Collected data
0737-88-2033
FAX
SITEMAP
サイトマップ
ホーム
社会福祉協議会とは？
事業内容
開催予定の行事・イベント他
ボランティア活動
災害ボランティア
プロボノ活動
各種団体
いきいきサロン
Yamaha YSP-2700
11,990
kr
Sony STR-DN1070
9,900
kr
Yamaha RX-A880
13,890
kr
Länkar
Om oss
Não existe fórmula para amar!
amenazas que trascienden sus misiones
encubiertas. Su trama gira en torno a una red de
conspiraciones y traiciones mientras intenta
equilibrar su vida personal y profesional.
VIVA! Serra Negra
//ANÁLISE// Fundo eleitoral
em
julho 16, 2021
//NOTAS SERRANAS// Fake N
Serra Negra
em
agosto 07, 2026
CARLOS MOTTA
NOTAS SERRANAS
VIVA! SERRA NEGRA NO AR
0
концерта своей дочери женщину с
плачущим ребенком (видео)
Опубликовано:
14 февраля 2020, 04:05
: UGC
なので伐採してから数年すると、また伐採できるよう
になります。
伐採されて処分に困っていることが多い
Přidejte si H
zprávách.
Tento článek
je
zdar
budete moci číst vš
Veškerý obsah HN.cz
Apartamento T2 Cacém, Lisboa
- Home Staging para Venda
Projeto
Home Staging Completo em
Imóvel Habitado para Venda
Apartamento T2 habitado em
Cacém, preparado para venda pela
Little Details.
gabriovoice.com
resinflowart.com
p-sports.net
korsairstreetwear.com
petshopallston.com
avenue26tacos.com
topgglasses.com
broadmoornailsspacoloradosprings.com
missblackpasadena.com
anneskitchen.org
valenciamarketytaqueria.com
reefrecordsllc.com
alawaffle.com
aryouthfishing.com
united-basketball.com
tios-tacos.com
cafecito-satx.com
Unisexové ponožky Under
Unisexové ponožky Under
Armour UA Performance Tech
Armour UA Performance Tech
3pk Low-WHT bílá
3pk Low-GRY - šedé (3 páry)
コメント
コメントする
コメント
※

→ **GOAL OF THE EXERCISE**
Return every line of the records above unchanged, with the same spelling, punctuation, and line breaks.

→ **EXERCISE OUTPUT**
0737-88-2033
FAX
SITEMAP
サイトマップ
ホーム
社会福祉協議会とは？
事業内容
開催予定の行事・イベント他
ボランティア活動
災害ボランティア
プロボノ活動
各種団体
いきいきサロン
Yamaha YSP-2700
11,990
kr
Sony STR-DN1070
9,900
kr
Yamaha RX-A880
13,890
kr
Länkar
Om oss
Não existe fórmula para amar!
amenazas que trascienden sus misiones
encubiertas. Su trama gira en torno a una red de
conspiraciones y traiciones mientras intenta
equilibrar su vida personal y profesional.
VIVA! Serra Negra
//ANÁLISE// Fundo eleitoral
em
julho 16, 2021
//NOTAS SERRANAS// Fake N
Serra Negra
em
agosto 07, 2026
CARLOS MOTTA
NOTAS SERRANAS
VIVA! SERRA NEGRA NO AR
0
концерта своей дочери женщину с
плачущим ребенком (видео)
Опубликовано:
14 февраля 2020, 04:05
: UGC
なので伐採してから数年すると、また伐採できるよう
になります。
伐採されて処分に困っていることが多い
Přidejte si H
zprávách.
Tento článek
je
zdar
budete moci číst vš
Veškerý obsah HN.cz
Apartamento T2 Cacém, Lisboa
- Home Staging para Venda
Projeto
Home Staging Completo em
Imóvel Habitado para Venda
Apartamento T2 habitado em
Cacém, preparado para venda pela
Little Details.
gabriovoice.com
resinflowart.com
p-sports.net
korsairstreetwear.com
petshopallston.com
avenue26tacos.com
topgglasses.com
broadmoornailsspacoloradosprings.com
missblackpasadena.com
anneskitchen.org
valenciamarketytaqueria.com
reefrecordsllc.com
alawaffle.com
aryouthfishing.com
united-basketball.com
tios-tacos.com
cafecito-satx.com
Unisexové ponožky Under
Unisexové ponožky Under
Armour UA Performance Tech
Armour UA Performance Tech
3pk Low-WHT bílá
3pk Low-GRY - šedé (3 páry)
コメント
コメントする
コメント
※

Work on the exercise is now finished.